Story No. 1: The note was lost. Wells Fargo’s lawyers produced a sworn statement to that effect made on Oct. 20, 2004, by Lisa Joseph, a Wells Fargo employee. But that affidavit was incomplete. The section where Ms. Joseph was supposed to describe the diligent search she had conducted to find the note was blank. The document also said that a copy of the mortgage was attached. It wasn’t.
Hoping to verify that no one else might be holding the supposedly lost note, Mr. Rothbloom asked for Ms. Joseph’s deposition. Wells Fargo’s lawyers refused to supply her address. Instead, the bank produced an employee who knew nothing about the loss of the note or what Ms. Joseph had done to try to find it.

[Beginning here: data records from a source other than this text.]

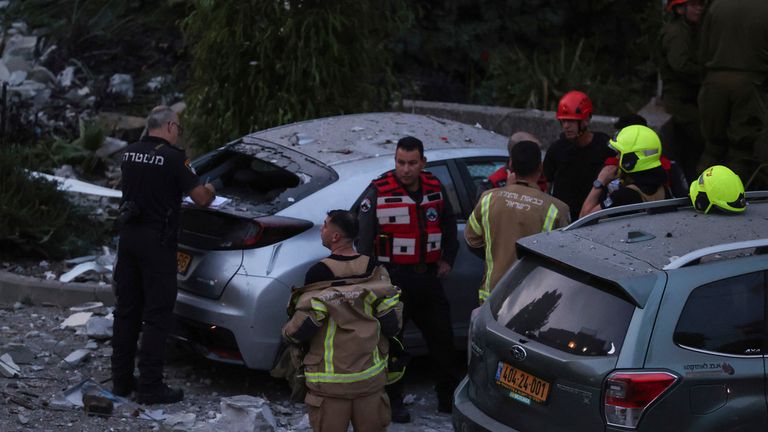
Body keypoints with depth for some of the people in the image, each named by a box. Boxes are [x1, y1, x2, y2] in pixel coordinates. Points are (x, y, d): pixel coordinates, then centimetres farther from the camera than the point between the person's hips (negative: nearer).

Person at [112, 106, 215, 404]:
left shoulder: (130, 153, 7)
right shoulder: (172, 158, -12)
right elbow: (201, 199, -11)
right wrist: (209, 190, 13)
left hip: (128, 235, 7)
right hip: (157, 242, -7)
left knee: (126, 310, 13)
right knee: (157, 315, -1)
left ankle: (121, 379, 19)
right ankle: (150, 387, -1)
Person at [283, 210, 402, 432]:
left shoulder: (319, 273, -14)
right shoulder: (374, 271, -2)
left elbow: (303, 328, -16)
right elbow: (392, 324, -2)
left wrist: (288, 332, 6)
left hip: (330, 381, -3)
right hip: (371, 377, 4)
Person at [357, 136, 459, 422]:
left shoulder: (435, 189, 6)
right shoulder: (378, 192, -10)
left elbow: (449, 226, 21)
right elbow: (363, 239, -9)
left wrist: (447, 259, 12)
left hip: (428, 277, 5)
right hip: (393, 278, -5)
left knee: (442, 337, 10)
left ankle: (448, 398, 23)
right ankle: (393, 402, 11)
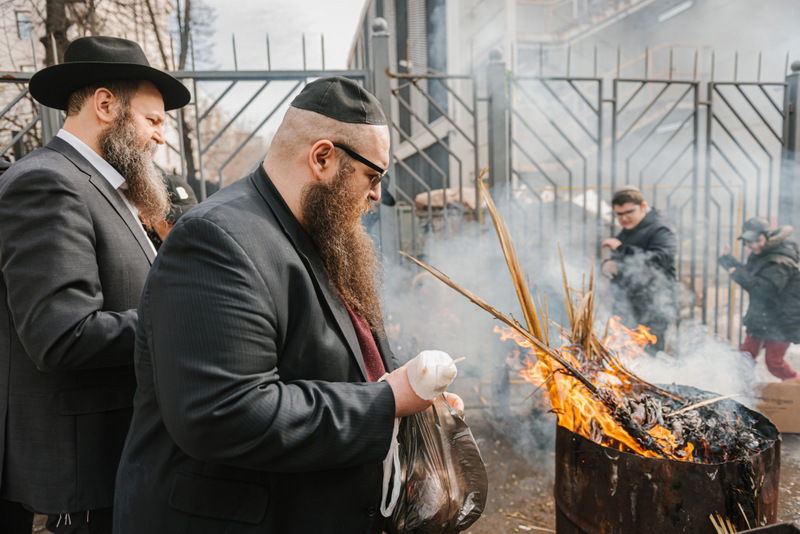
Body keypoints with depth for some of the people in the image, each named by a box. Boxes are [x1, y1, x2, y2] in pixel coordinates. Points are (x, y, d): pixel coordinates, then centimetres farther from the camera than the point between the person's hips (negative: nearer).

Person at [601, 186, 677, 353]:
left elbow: (661, 259, -27)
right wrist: (607, 264, 1)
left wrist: (622, 249, -24)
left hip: (652, 311, -9)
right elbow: (617, 260, 27)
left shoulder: (659, 230, -10)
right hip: (627, 307, 9)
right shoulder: (625, 233, 17)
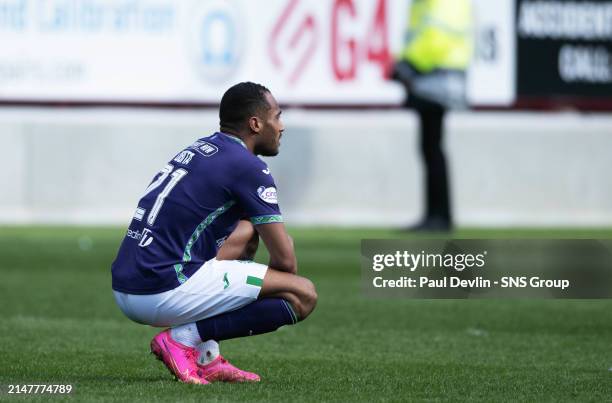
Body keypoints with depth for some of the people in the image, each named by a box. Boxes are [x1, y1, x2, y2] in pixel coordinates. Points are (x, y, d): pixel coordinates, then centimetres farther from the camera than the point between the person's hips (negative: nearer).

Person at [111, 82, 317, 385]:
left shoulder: (198, 151, 21)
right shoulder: (248, 167, -5)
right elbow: (285, 258, -5)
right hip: (167, 291, -9)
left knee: (246, 233, 31)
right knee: (304, 295, -8)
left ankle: (204, 357, 16)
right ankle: (184, 339, -9)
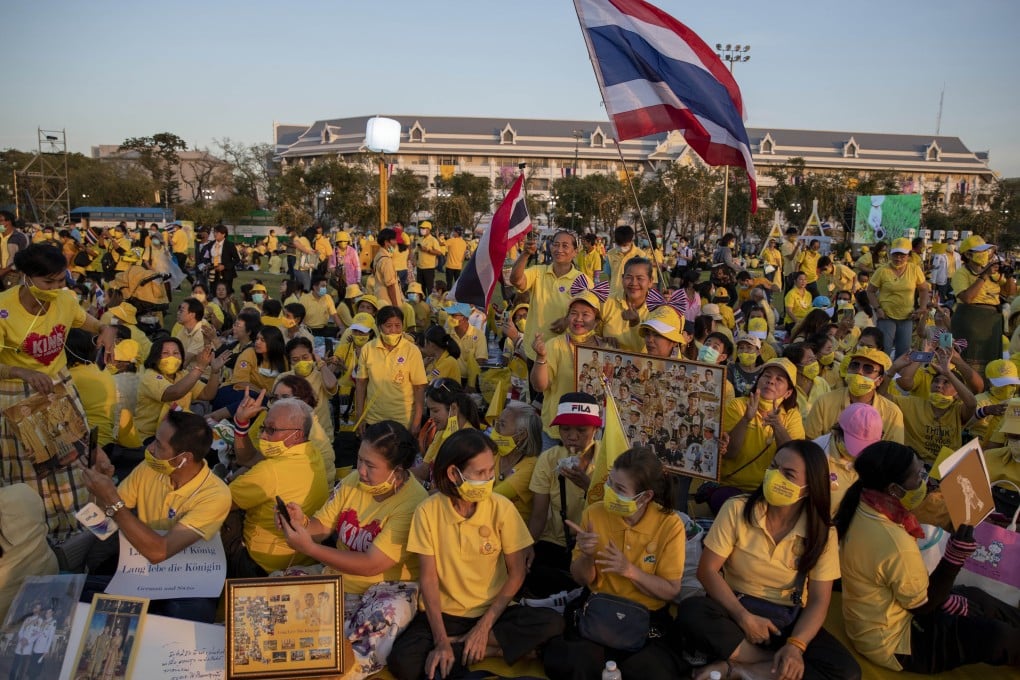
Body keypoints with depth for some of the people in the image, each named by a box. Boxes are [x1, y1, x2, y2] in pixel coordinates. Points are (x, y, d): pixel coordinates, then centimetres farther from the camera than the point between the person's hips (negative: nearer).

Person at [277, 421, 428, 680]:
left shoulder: (413, 504, -23)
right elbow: (323, 527, 2)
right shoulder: (354, 480, -2)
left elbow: (371, 565, -26)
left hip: (387, 587, -7)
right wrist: (302, 522, -22)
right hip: (338, 579, 7)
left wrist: (309, 548, -29)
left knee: (383, 618, -38)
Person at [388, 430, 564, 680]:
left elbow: (516, 573, -5)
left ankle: (458, 647, -14)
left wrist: (484, 625, -14)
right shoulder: (428, 511, -11)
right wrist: (441, 641, -20)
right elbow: (428, 579, -10)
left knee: (552, 623, -25)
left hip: (491, 611, 2)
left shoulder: (502, 508, -9)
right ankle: (492, 650, -14)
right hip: (445, 613, -1)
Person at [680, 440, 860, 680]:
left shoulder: (822, 533, -7)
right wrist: (744, 617, -21)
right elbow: (707, 570, -11)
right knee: (692, 613, -33)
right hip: (736, 609, -1)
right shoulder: (737, 510, -11)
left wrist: (795, 645, -23)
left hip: (787, 620, 2)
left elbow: (818, 601, -6)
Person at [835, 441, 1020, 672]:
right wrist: (955, 556, -20)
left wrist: (942, 596, 8)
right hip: (891, 642, -8)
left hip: (883, 610, 8)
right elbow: (923, 605, -18)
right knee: (1000, 636, 1)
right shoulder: (897, 545, -36)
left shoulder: (863, 510, -10)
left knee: (976, 598, 18)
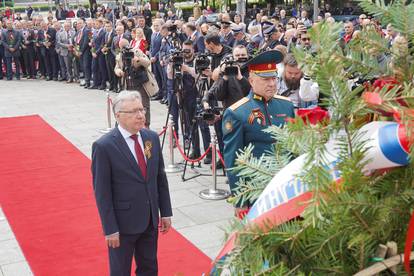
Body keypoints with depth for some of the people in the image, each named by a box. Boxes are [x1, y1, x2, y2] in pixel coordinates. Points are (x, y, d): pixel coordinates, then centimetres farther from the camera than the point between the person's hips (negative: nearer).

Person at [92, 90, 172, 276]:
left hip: (150, 220, 5)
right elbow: (102, 192, -15)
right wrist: (110, 229, -14)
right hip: (123, 223, -5)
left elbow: (161, 178, 6)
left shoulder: (152, 137, 0)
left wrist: (166, 212, 6)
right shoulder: (104, 146, -17)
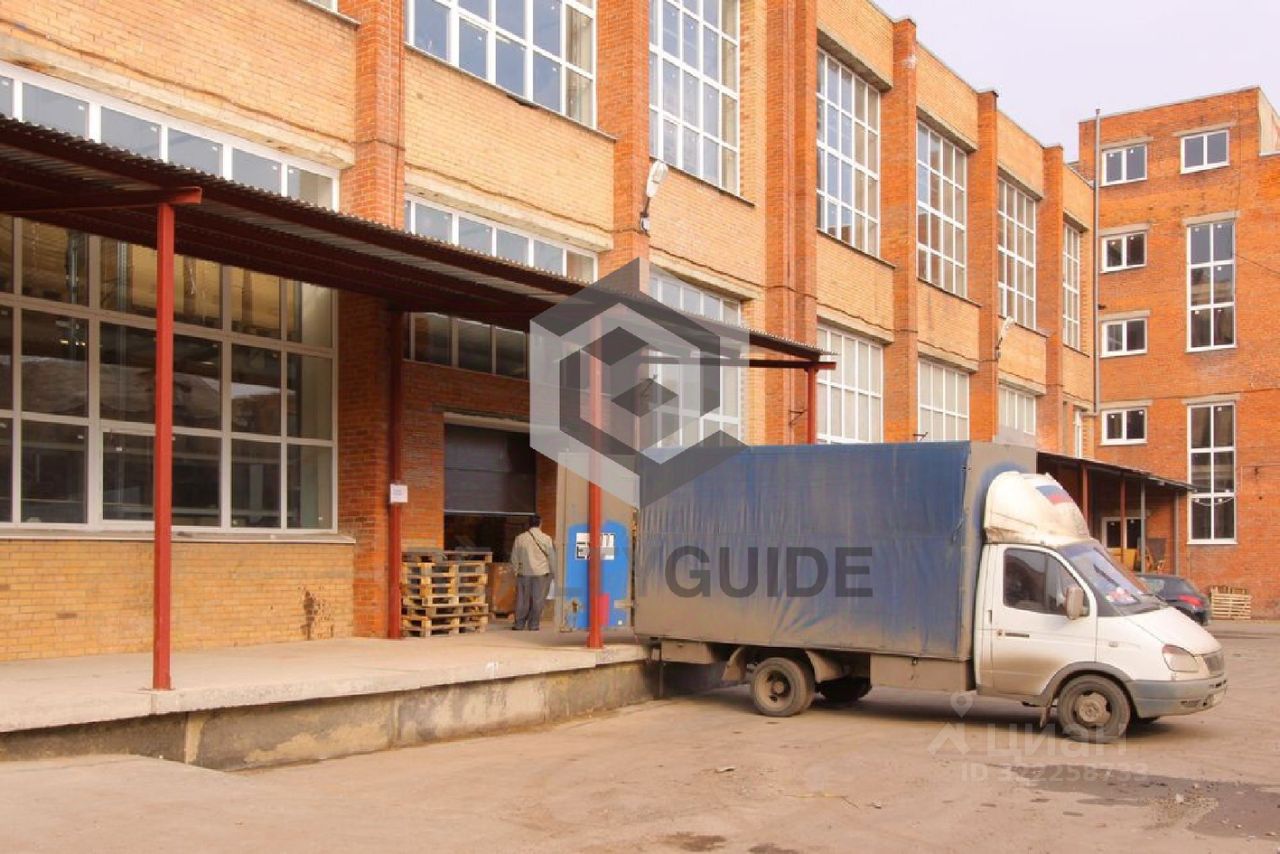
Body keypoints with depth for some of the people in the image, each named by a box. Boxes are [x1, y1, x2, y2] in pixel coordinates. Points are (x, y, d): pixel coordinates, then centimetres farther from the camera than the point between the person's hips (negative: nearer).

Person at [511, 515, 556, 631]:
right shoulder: (546, 539, -4)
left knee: (522, 600, 8)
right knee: (537, 600, 4)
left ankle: (519, 624, 10)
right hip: (541, 573, -1)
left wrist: (515, 571, 18)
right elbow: (552, 557, 1)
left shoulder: (520, 538, 0)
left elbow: (514, 558, 6)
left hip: (524, 573, 2)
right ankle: (533, 625, 5)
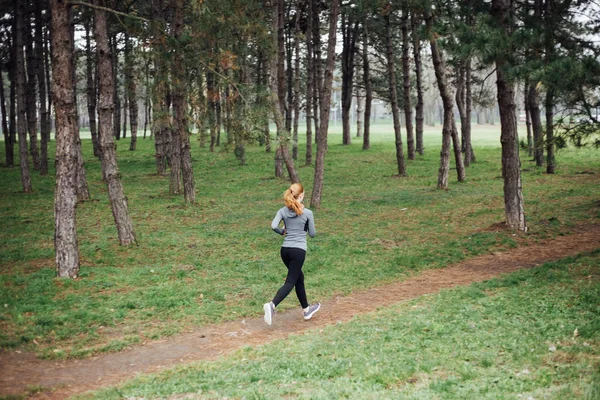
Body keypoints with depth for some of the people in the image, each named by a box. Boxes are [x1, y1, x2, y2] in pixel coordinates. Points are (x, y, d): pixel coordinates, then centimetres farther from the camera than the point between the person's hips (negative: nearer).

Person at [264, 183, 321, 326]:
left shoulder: (283, 211, 2)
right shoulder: (307, 213, -6)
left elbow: (274, 226, -12)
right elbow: (312, 234, 1)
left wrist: (282, 232, 8)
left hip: (285, 249, 5)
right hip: (299, 250, -5)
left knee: (299, 278, 22)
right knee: (290, 282, -6)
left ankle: (306, 309, 33)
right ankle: (272, 304, -29)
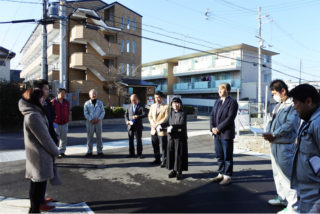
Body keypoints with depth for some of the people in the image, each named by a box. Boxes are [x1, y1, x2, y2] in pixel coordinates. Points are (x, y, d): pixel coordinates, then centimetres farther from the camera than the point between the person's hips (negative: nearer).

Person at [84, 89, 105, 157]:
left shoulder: (100, 103, 8)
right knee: (89, 136, 0)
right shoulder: (87, 103, 5)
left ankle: (100, 151, 10)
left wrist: (98, 119, -10)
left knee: (99, 136, 2)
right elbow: (86, 113, 1)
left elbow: (103, 112, 4)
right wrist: (90, 119, -12)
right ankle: (89, 151, 8)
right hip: (90, 122, -1)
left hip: (98, 121, 1)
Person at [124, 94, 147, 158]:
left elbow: (145, 114, -15)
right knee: (130, 140, 8)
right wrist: (127, 120, -4)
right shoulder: (130, 106, 13)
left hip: (138, 126, -4)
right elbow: (126, 114, 14)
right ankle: (131, 154, 18)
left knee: (138, 140, 0)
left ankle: (139, 154, 10)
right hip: (130, 126, 4)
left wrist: (138, 116, -30)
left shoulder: (141, 106, -2)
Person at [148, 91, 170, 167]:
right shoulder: (152, 106, 13)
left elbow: (166, 118, -12)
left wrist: (157, 124, -16)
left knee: (164, 147, 0)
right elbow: (149, 116, 11)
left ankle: (164, 162, 9)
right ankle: (157, 160, 28)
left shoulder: (166, 107, -5)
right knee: (155, 146, 14)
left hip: (162, 130, -6)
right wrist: (153, 124, -7)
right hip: (153, 130, 6)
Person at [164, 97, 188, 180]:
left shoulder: (183, 114, -5)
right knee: (171, 154, 6)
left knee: (179, 154, 1)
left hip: (180, 137, -4)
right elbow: (168, 123, 10)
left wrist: (172, 127, -26)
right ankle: (174, 170, 20)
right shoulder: (171, 113, 11)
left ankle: (179, 172, 13)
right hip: (171, 137, 5)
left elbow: (181, 125, -16)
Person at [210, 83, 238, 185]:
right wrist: (212, 128, -5)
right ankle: (221, 174, 27)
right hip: (216, 134, 6)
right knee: (219, 156, 14)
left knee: (227, 157, 4)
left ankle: (227, 176, 15)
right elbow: (212, 115, 11)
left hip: (226, 134, -6)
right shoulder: (217, 102, 14)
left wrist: (218, 128, -16)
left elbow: (230, 118, -15)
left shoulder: (232, 102, -7)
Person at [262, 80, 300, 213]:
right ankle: (282, 198, 35)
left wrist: (273, 134, -17)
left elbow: (290, 124, -20)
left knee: (287, 174, -6)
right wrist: (268, 133, -5)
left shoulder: (293, 105, -11)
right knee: (277, 173, 19)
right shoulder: (278, 106, 16)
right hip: (274, 144, 9)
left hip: (285, 145, -9)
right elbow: (271, 121, 15)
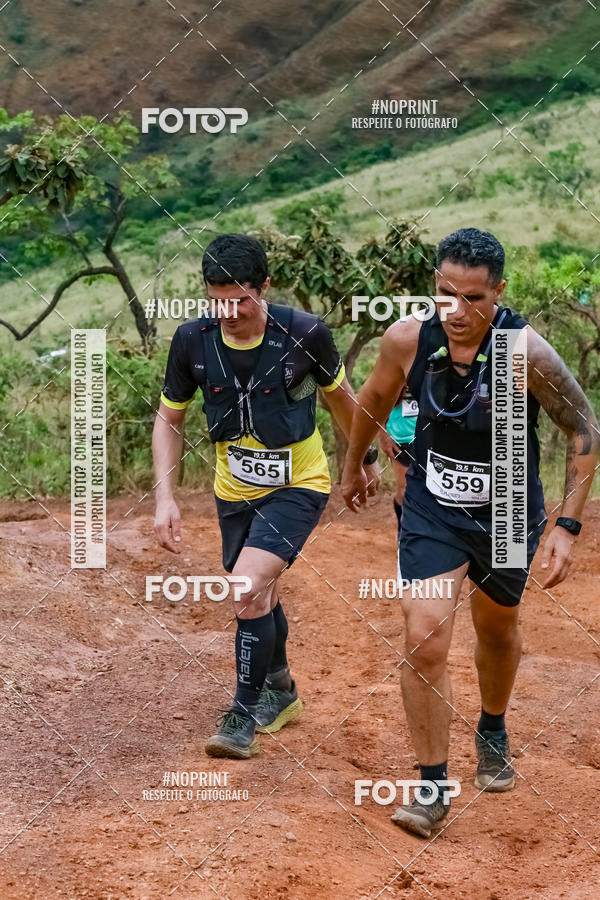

It was during that interview, in July 2006, that Story No. 2 emerged. The Wells employee said that the note had never been transferred to the bank, ergo, Wells could not have lost it, as Ms. Joseph had previously sworn.
Two months later, Wells filed a brief conceding that it did not own a security interest in Ms. Green’s loan but asking the court to dismiss Ms. Green’s suit. The court refused.
Late last month came Story No. 3. Wells told the court that it had found the missing note. It sits in the bank’s files in Maryland.
Over almost seven years, Wells Fargo employees swore to three different stories about the note on Ms. Green’s property. When asked two weeks ago how this could be, a spokeswoman for the bank said: “We regret any difficulties our customer experienced in this circumstance. This is the kind of situation we seek to avoid, and we are working on this customer’s situation to reach a solution.”
Late last week, Wells Fargo agreed to a settlement with Ms. Green. The terms are confidential. The deal came shortly after the United States Trustee, the unit of the Justice Department that oversees the nation’s bankruptcy courts, indicated it was interested in the facts of the case.
Fascinating how quickly these things get resolved when some daylight shines in.